Oh, also, we can challenge Laguna to a card game…
…and he plays the Squall card. Fascinating.
Hey, let's just talk to Kiros and Ward while we're there, why not? I'm sure they have interesting things to say.
…
Okay I was playing coy with it but I do have to admit I wasn't expecting the game to all but just have the characters come out and say it several plot beats ahead of when it's actually supposed to be revealed. That is. Wow. I think calling this 'implication' would be generous at best. They stop barely short of saying the words 'Laguna is your father and Raine was your mother', but only just.
Some friends you can trust with your family secrets, psh.
God but this does mean that Laguna didn't just let Ellone be taken to an orphanage and then adopted by Balamb Garden, but also Squall, while he was very much alive and the President of the most powerful nation on Earth. This man has reached undefeated levels of deadbeat dad, holy shit.
And the cherry on top? Squall may be the densest neutronium brick on Earth when it comes to certain things, but him just standing there and letting Ward and Kiros directly comment on his mother and father's appearances to his face and him not responding at all just, goes way past what my suspension of disbelief and acceptance of the 'dialogue outside of mandatory cutscenes isn't allowed to affect the plot or character development' principle. There is only one way I can make sense of this:
Squall has already figured out Laguna is his father, and he is simply refusing to acknowledge this or ask Laguna about it out of sheer stubborn frustration at being related to this ridiculous man.

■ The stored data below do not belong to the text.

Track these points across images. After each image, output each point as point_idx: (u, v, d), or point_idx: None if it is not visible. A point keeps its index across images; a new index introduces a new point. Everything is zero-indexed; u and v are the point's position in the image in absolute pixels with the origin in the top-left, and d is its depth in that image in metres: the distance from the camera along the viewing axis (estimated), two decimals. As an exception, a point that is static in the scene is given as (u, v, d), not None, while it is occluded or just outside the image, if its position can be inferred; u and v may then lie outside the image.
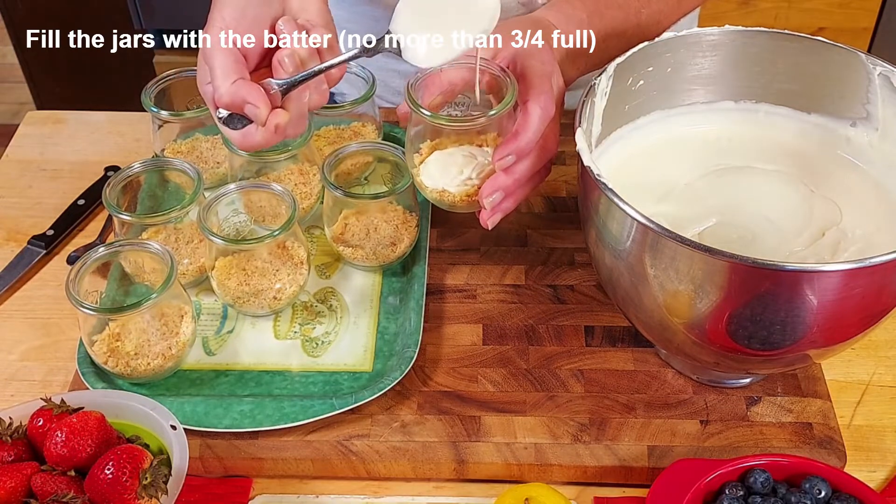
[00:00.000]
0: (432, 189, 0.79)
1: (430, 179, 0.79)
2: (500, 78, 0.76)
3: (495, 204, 0.75)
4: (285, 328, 0.82)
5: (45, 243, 0.92)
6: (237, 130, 0.69)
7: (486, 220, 0.76)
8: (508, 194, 0.75)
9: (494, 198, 0.75)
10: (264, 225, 0.87)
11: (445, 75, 0.77)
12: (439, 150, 0.79)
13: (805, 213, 0.75)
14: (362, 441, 0.73)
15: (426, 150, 0.80)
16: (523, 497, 0.66)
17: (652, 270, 0.65)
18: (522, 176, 0.75)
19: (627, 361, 0.79)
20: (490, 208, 0.75)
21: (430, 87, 0.77)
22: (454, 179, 0.77)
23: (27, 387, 0.81)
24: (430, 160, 0.79)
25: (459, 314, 0.83)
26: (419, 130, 0.79)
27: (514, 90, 0.75)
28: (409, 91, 0.76)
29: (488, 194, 0.75)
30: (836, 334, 0.67)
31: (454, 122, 0.76)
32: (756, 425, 0.74)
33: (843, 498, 0.65)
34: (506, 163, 0.74)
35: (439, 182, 0.78)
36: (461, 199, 0.78)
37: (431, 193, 0.79)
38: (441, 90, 0.77)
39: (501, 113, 0.75)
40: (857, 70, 0.75)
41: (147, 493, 0.62)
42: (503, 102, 0.75)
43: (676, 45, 0.77)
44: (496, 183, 0.74)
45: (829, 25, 2.00)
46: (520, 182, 0.75)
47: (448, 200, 0.79)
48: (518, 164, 0.74)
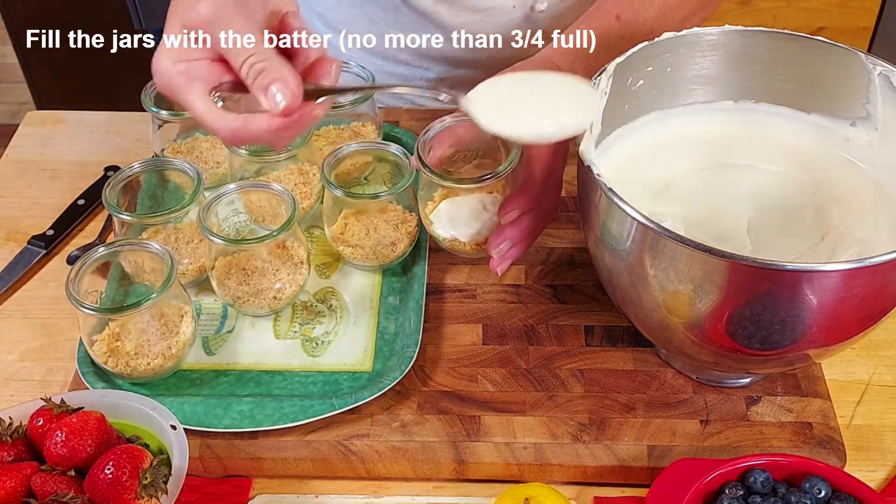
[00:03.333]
0: (444, 238, 0.83)
1: (442, 229, 0.83)
2: None
3: (503, 253, 0.78)
4: (285, 328, 0.82)
5: (45, 243, 0.92)
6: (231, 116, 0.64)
7: (495, 268, 0.79)
8: (515, 243, 0.78)
9: (502, 248, 0.78)
10: (264, 225, 0.87)
11: (455, 130, 0.80)
12: (450, 200, 0.82)
13: (804, 214, 0.75)
14: (362, 441, 0.73)
15: (438, 198, 0.83)
16: (523, 497, 0.66)
17: (652, 270, 0.65)
18: (527, 227, 0.78)
19: (627, 361, 0.79)
20: (498, 258, 0.78)
21: (441, 140, 0.80)
22: (464, 228, 0.82)
23: (27, 387, 0.81)
24: (442, 209, 0.83)
25: (459, 314, 0.83)
26: (430, 181, 0.81)
27: (519, 149, 0.78)
28: (417, 150, 0.79)
29: (495, 245, 0.78)
30: (835, 334, 0.67)
31: (463, 182, 0.80)
32: (756, 425, 0.74)
33: (842, 498, 0.65)
34: (511, 217, 0.77)
35: (451, 231, 0.82)
36: (471, 247, 0.83)
37: (444, 242, 0.84)
38: (451, 143, 0.81)
39: (507, 171, 0.78)
40: (857, 70, 0.75)
41: (147, 493, 0.62)
42: (509, 159, 0.79)
43: (676, 45, 0.77)
44: (503, 235, 0.78)
45: (829, 25, 2.00)
46: (524, 233, 0.78)
47: (458, 248, 0.84)
48: (523, 217, 0.77)
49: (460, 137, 0.81)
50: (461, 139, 0.81)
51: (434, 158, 0.80)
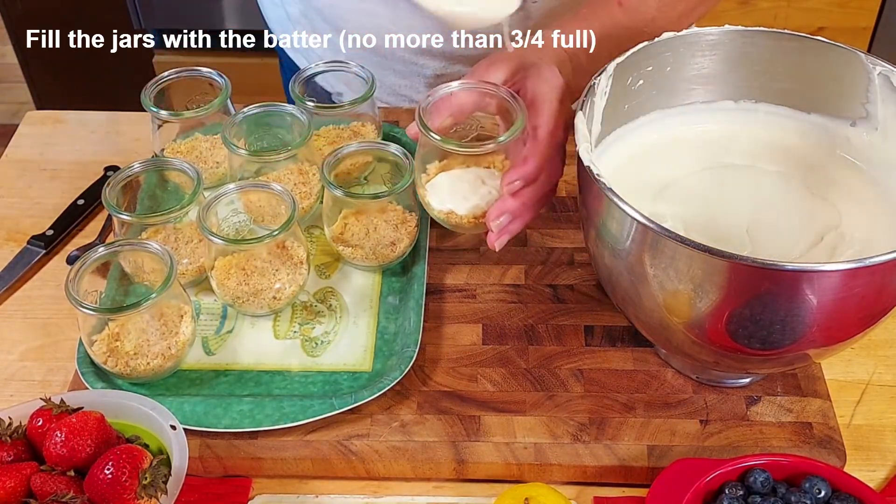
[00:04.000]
0: (439, 210, 0.81)
1: (438, 200, 0.81)
2: (508, 102, 0.78)
3: (502, 226, 0.77)
4: (285, 328, 0.82)
5: (45, 243, 0.92)
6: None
7: (493, 242, 0.78)
8: (515, 217, 0.77)
9: (501, 220, 0.77)
10: (264, 225, 0.87)
11: (456, 98, 0.80)
12: (447, 172, 0.81)
13: (804, 214, 0.75)
14: (362, 441, 0.73)
15: (434, 170, 0.82)
16: (523, 497, 0.66)
17: (651, 270, 0.65)
18: (529, 199, 0.77)
19: (627, 361, 0.79)
20: (497, 231, 0.77)
21: (440, 109, 0.80)
22: (461, 201, 0.80)
23: (26, 387, 0.81)
24: (438, 181, 0.81)
25: (459, 314, 0.83)
26: (428, 151, 0.81)
27: (523, 117, 0.77)
28: (419, 114, 0.78)
29: (495, 217, 0.77)
30: (835, 334, 0.67)
31: (464, 147, 0.79)
32: (756, 425, 0.74)
33: (842, 497, 0.65)
34: (514, 188, 0.76)
35: (447, 203, 0.81)
36: (468, 220, 0.81)
37: (438, 214, 0.82)
38: (451, 112, 0.80)
39: (510, 140, 0.77)
40: (857, 70, 0.75)
41: (146, 493, 0.62)
42: (513, 129, 0.77)
43: (676, 45, 0.77)
44: (504, 206, 0.77)
45: (829, 25, 2.00)
46: (526, 206, 0.77)
47: (454, 221, 0.81)
48: (526, 189, 0.76)
49: (461, 107, 0.80)
50: (462, 109, 0.81)
51: (433, 125, 0.79)
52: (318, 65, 0.94)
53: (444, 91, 0.80)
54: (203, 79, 0.93)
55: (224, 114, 0.92)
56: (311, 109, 0.89)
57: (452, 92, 0.80)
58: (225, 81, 0.92)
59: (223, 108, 0.91)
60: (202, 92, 0.93)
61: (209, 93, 0.93)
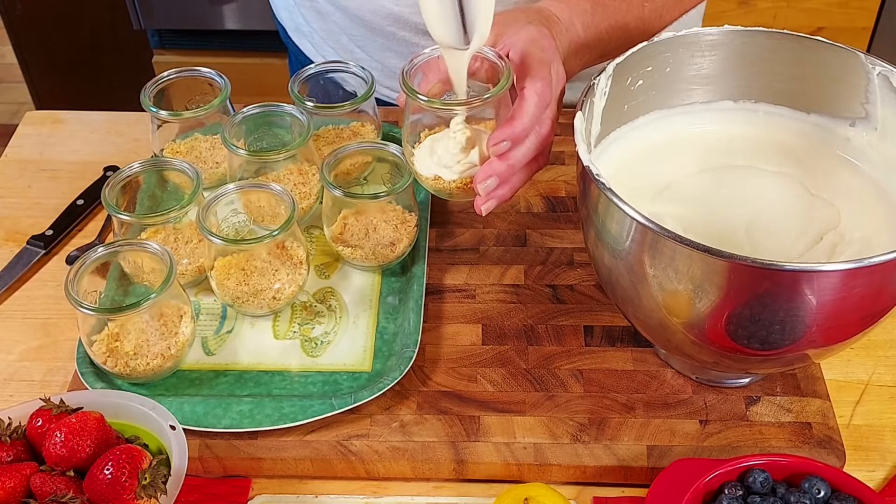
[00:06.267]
0: (426, 176, 0.77)
1: (425, 166, 0.77)
2: (497, 66, 0.75)
3: (490, 190, 0.74)
4: (284, 328, 0.82)
5: (45, 243, 0.92)
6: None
7: (479, 206, 0.74)
8: (503, 181, 0.74)
9: (489, 183, 0.73)
10: (263, 225, 0.87)
11: (443, 62, 0.75)
12: (434, 136, 0.78)
13: (804, 214, 0.75)
14: (361, 441, 0.73)
15: (423, 137, 0.79)
16: (523, 497, 0.66)
17: (651, 270, 0.65)
18: (518, 162, 0.73)
19: (627, 361, 0.79)
20: (484, 194, 0.74)
21: (428, 73, 0.76)
22: (450, 166, 0.76)
23: (26, 387, 0.81)
24: (424, 146, 0.78)
25: (458, 314, 0.83)
26: (416, 120, 0.77)
27: (508, 74, 0.73)
28: (403, 77, 0.74)
29: (482, 180, 0.73)
30: (835, 334, 0.67)
31: (448, 104, 0.75)
32: (755, 425, 0.74)
33: (842, 498, 0.65)
34: (500, 148, 0.72)
35: (433, 168, 0.77)
36: (457, 186, 0.76)
37: (426, 181, 0.78)
38: (440, 78, 0.76)
39: (496, 96, 0.73)
40: (857, 70, 0.75)
41: (146, 493, 0.62)
42: (499, 86, 0.73)
43: (675, 45, 0.77)
44: (491, 168, 0.73)
45: (828, 25, 2.00)
46: (515, 168, 0.73)
47: (444, 188, 0.77)
48: (513, 150, 0.73)
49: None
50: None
51: (421, 90, 0.75)
52: (318, 65, 0.94)
53: (429, 54, 0.76)
54: (203, 79, 0.93)
55: (224, 114, 0.92)
56: (310, 109, 0.89)
57: (439, 56, 0.75)
58: (224, 81, 0.92)
59: (223, 109, 0.91)
60: (202, 92, 0.93)
61: (209, 93, 0.93)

The best part of this, is that it appears to be a family trait to get handed the control over powerful groups.
This is technically speaking the leader of the most powerful nation on the planet discussing a contract with the leader of the strongest mercenary group on the planet.
I think it's telling, and very self aware, that the game itself explicitly says 'Who cares how time travel works? LOVE AND FRIENDSHIP ARE WHAT MATTERS.', multiple times, so even those in the back can hear it.
For all it's flaws and frustrations, FF8 knows exactly what it's about, and puts it all right there for everyone to see.
Now that we're most of the way through the game, we haven't really had any 'what the fuck is going on with this characterization?' moments, have we?
FF6 had a lot of moments where there was like two different characters taking turns being in the story with the same name and sprite, and FF7 had a few really in depth characters, and a few that didn't really make sense when you looked at them as a whole, but FF8 seems to have really gotten the Characterization down solid, even if the plotting may be a bit screwy at times in service to the characterization.